··· Document passage ···

# ALGEA



## compton ass steve (Nov 12, 2004)

ive always had a small algea problem, and when i say small i mean almost non- existant. it only grew on the fake plans and slate in my tank and i would simply wash it off. i got a new light in my tank and now its getting bad. i just cleaned evrything off 2 days ago and its back already. this only worries me because its on my real plants too now. help anyone? oh, and its brown algea by the way. and ive tried to shorten my light cycle , still with no results (tried it because i read it on this site)


----------



## elTwitcho (Jun 22, 2004)

Do you have any dead/dying leaves on your plants, in your tank bottom or in your filter media?


----------



## moeplz (Feb 21, 2005)

Clean your gravel/sand/w/e and add a pleco.


----------



## compton ass steve (Nov 12, 2004)

i dont have anything dying in the tank, but i guess i should check the media, does that promote the growth of algea? oh and i had an 8 inch common pleco in there, the rhom didnt enjoy his company, and started eating his fins so i took him out.


----------



## fliptasciouz (Jul 4, 2004)

Buy a U.V. Sterilizer if algea bothers you alot. I believe the old methods of fish care was people actually grew algea in their tank to helps piranha to have better coloration but some algea can be bad. Theres plenty of algea where they originated from so i wouldn't worry about it. Add two plecos in your tank but before you do! Quarantine them for couple of weeks. Then if you have a spare tank put your rhom in the spare tank with the same water for like a day and then put your two common or plecos in the tank. Do this for the nite and next morning put your rhom back to his home again. Try this experiment i had done successfully. Good luck


----------



## compton ass steve (Nov 12, 2004)

i have another tank, but that sounds very stressfull to the fish, so im not going to do it. uv sterilizers are too expensive...and by the way twitch i didnt find anything in the media either.

edit i wouldnt care about the algea if it was green because that looks cool to me, but its brown and ugly...so no way


----------



## elTwitcho (Jun 22, 2004)

··· Dataset records ···

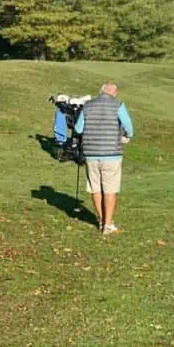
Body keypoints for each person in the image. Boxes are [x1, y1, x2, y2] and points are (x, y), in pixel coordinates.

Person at [74, 83, 134, 235]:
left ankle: (101, 220)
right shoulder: (117, 104)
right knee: (110, 189)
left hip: (91, 153)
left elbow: (78, 129)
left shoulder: (87, 106)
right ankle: (107, 225)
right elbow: (128, 125)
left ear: (100, 91)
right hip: (111, 154)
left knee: (95, 188)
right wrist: (127, 137)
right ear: (114, 93)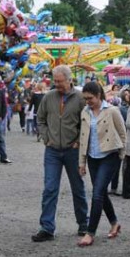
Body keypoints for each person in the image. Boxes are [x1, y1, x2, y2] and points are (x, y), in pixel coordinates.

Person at [32, 65, 88, 242]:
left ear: (69, 80)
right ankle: (47, 228)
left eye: (59, 81)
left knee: (78, 188)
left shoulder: (80, 98)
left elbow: (86, 122)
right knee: (49, 188)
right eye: (54, 81)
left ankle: (83, 224)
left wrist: (79, 140)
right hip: (53, 151)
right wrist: (45, 137)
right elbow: (40, 119)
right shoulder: (48, 97)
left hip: (73, 150)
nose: (56, 84)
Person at [77, 82, 126, 247]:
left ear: (98, 95)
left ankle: (90, 233)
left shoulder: (112, 110)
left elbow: (122, 133)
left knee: (97, 194)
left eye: (90, 98)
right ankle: (114, 223)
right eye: (85, 99)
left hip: (109, 156)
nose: (87, 101)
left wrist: (122, 155)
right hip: (92, 157)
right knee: (102, 193)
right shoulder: (85, 112)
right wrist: (82, 162)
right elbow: (84, 138)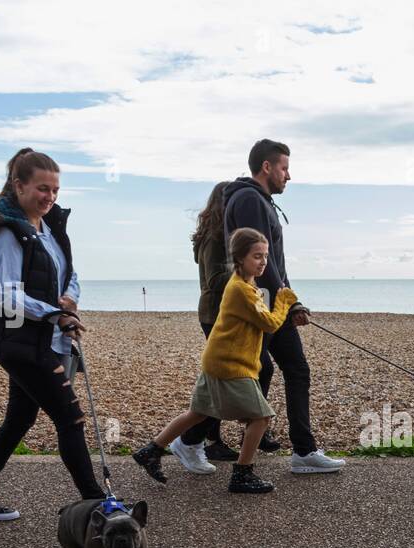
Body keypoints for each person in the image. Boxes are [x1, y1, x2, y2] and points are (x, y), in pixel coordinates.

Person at [0, 148, 103, 520]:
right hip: (18, 341)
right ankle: (98, 504)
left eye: (55, 190)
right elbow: (6, 294)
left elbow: (71, 273)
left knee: (20, 418)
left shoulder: (48, 226)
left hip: (41, 337)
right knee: (70, 419)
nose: (50, 197)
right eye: (42, 189)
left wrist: (69, 299)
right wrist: (55, 314)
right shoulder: (5, 232)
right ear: (18, 186)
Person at [131, 228, 297, 493]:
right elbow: (269, 324)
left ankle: (151, 450)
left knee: (198, 412)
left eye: (265, 256)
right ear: (240, 258)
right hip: (230, 366)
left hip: (218, 359)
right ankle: (242, 474)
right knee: (261, 418)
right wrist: (285, 301)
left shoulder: (246, 286)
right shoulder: (241, 289)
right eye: (257, 256)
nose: (263, 261)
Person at [223, 139, 344, 474]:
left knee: (266, 370)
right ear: (267, 167)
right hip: (262, 304)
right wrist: (286, 301)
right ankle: (302, 452)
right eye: (284, 168)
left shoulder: (258, 200)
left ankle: (193, 440)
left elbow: (272, 260)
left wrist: (291, 296)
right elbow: (261, 261)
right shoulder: (249, 199)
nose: (288, 176)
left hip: (269, 301)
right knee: (290, 369)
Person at [169, 182, 237, 474]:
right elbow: (214, 280)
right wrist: (245, 267)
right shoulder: (213, 237)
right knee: (222, 380)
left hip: (223, 313)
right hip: (214, 314)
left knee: (221, 378)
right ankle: (189, 439)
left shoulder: (223, 234)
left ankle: (211, 437)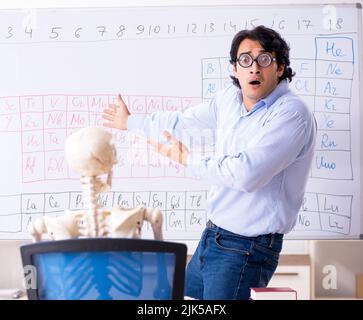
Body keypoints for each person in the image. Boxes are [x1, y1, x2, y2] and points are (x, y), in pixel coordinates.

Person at [102, 25, 317, 300]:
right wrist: (130, 122)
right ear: (235, 68)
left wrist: (186, 159)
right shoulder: (229, 100)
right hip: (213, 236)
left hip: (246, 248)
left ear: (280, 67)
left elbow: (246, 173)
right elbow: (182, 123)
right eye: (245, 60)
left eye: (264, 59)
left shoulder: (292, 114)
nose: (254, 68)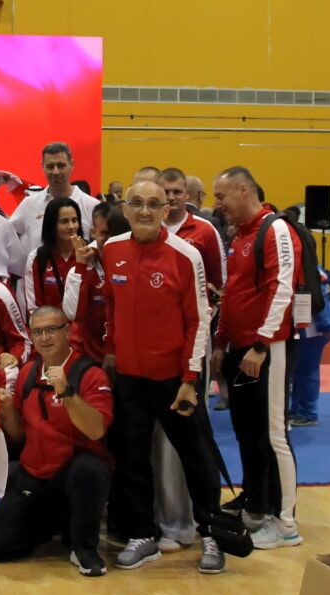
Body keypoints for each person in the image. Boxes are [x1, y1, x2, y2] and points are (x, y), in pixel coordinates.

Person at [101, 180, 223, 574]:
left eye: (154, 204)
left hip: (175, 379)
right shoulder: (112, 249)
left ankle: (211, 533)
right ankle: (143, 534)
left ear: (166, 209)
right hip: (131, 379)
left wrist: (191, 377)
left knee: (197, 457)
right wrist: (111, 351)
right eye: (136, 203)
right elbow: (112, 307)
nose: (145, 211)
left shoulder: (185, 254)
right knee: (133, 457)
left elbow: (199, 318)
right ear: (125, 206)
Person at [0, 305, 114, 576]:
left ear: (68, 331)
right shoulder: (28, 373)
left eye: (52, 329)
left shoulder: (91, 374)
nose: (45, 337)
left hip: (71, 476)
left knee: (90, 468)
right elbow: (18, 435)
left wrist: (66, 393)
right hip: (35, 475)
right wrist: (6, 410)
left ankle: (84, 547)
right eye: (38, 332)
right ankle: (54, 524)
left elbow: (96, 430)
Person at [211, 166, 303, 550]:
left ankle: (286, 525)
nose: (217, 206)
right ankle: (256, 506)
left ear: (244, 189)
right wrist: (221, 341)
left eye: (222, 196)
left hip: (267, 351)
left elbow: (282, 288)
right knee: (248, 433)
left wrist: (263, 345)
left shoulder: (275, 229)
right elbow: (233, 295)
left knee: (273, 435)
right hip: (239, 351)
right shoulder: (240, 236)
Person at [63, 203, 130, 363]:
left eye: (116, 234)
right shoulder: (80, 269)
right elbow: (73, 314)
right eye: (105, 233)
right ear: (93, 232)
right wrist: (81, 266)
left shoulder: (132, 268)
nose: (111, 240)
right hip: (86, 357)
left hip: (124, 357)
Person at [9, 142, 100, 250]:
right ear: (42, 166)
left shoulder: (92, 206)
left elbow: (102, 244)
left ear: (72, 165)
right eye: (50, 166)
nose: (55, 172)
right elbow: (5, 236)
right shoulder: (28, 205)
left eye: (61, 166)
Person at [289, 267, 330, 426]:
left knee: (307, 369)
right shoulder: (310, 265)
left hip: (314, 324)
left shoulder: (307, 270)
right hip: (307, 322)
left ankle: (308, 413)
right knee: (297, 369)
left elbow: (318, 299)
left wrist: (325, 325)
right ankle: (297, 408)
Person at [19, 197, 83, 315]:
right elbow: (33, 308)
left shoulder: (89, 254)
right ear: (52, 225)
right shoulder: (37, 258)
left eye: (74, 220)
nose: (71, 226)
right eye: (64, 221)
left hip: (83, 332)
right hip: (50, 330)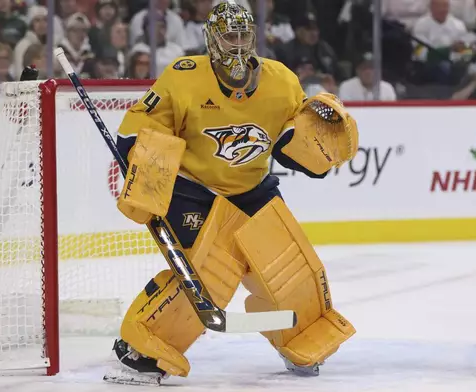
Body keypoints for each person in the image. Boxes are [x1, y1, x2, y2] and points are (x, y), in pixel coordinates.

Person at [105, 0, 358, 386]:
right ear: (211, 38)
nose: (237, 43)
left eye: (243, 34)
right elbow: (140, 125)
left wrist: (313, 151)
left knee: (292, 272)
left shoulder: (281, 80)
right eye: (229, 34)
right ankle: (143, 346)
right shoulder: (183, 76)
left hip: (252, 189)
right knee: (207, 276)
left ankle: (300, 338)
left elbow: (289, 139)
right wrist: (141, 165)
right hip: (193, 190)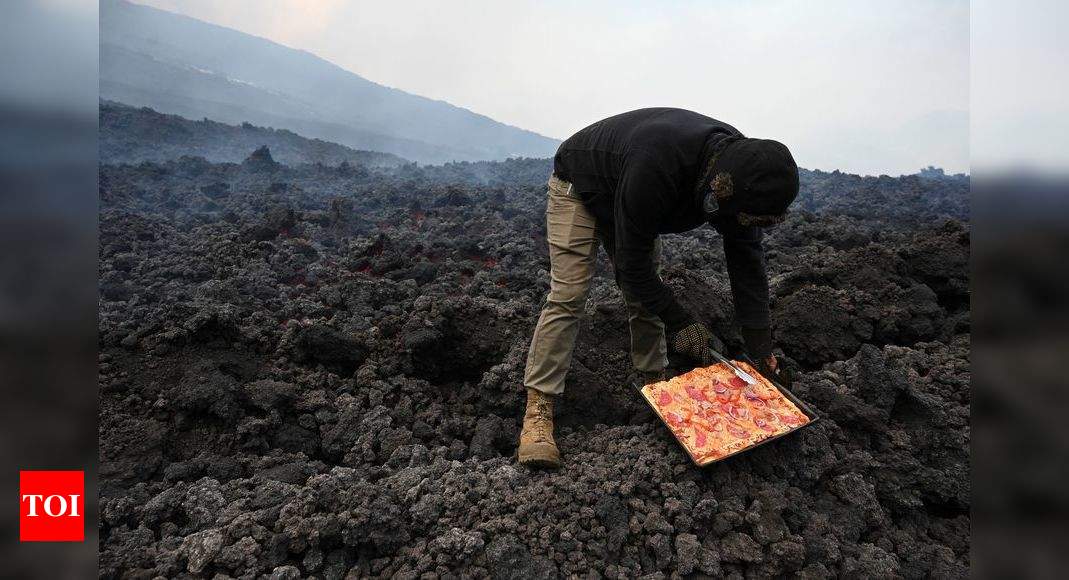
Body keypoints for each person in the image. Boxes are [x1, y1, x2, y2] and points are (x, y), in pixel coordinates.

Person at [517, 108, 799, 468]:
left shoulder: (748, 174)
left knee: (645, 300)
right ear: (716, 187)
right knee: (569, 294)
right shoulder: (658, 167)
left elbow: (747, 265)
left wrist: (760, 351)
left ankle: (655, 387)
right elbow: (632, 268)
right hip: (582, 187)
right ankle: (538, 410)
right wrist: (683, 324)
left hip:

···

» **What to do**
Write the next part of the forum thread about brown algae, picking up after its last line. The rows have nothing to do with what is asked here.

» **Task result**
Well there is another way of fighting this algae but this is speaking from the position of having a well planted tank, this has worked for me, but if you've only got like 3 or 4 plants in the tank I'm not sure I'd try it.

The basic principle is this, brown algae comes from high phosphates. Often times it comes from waste and fish foods, but it's not uncommon to get high phosphates from tap water. Brown algae feeds primarily on phosphates however plants eat phosphates as well. When you get a buildup of phosphates brown algae usually occurs when the plants are nutrient deficient and aren't able to grow at an adequate rate to eat up all the phosphates. The nutrient they're short of is nitrogen, commonly found in the aquarium as (gasp) nitrates. The funny thing is, that a spotless aquarium with no breaking down fish waste is ideal in a non planted tank, in a planted tank however it can lead to outbreaks of brown algae.

Now my suggestion is that you might want to start adding a little bit of nitrate, nitrate is not harmful to fish in anything but extremely high quantities and we won't be getting anywhere even close to that. In fact, if your problem is what I think it is and you add nitrate, your nitrate levels will still be well below what most people in non planted tanks have, even if they're making 2 waterchanges a week because your nitrates are getting used up the plants, theirs aren't.

Before you go off on this route however, get out your trusty water test kit, and test for nitrates. If you're showing really low numbers (like 0-10ppm) then this I believe is your problem. Well actually I'm sure it's your problem. If you have an amount of nitrate in your tank above 10ppm, then we'll need to keep looking for a cause, or you might want to add some siamese algae eaters to eat that crap up.

Now, IF you are at 0 nitrates, you're probably thinking "where the hell am I going to get nitrate from?" which is actually pretty easy. You simply dose some potassium nitrate into your water. Of course "haha very funny, where do I get potassium nitrate" is the followup question and that's easier than you think, go to your drug store and ask for salt peter. You want PURE salt peter. Salt peter is another name for potassium nitrate, and you're good to go.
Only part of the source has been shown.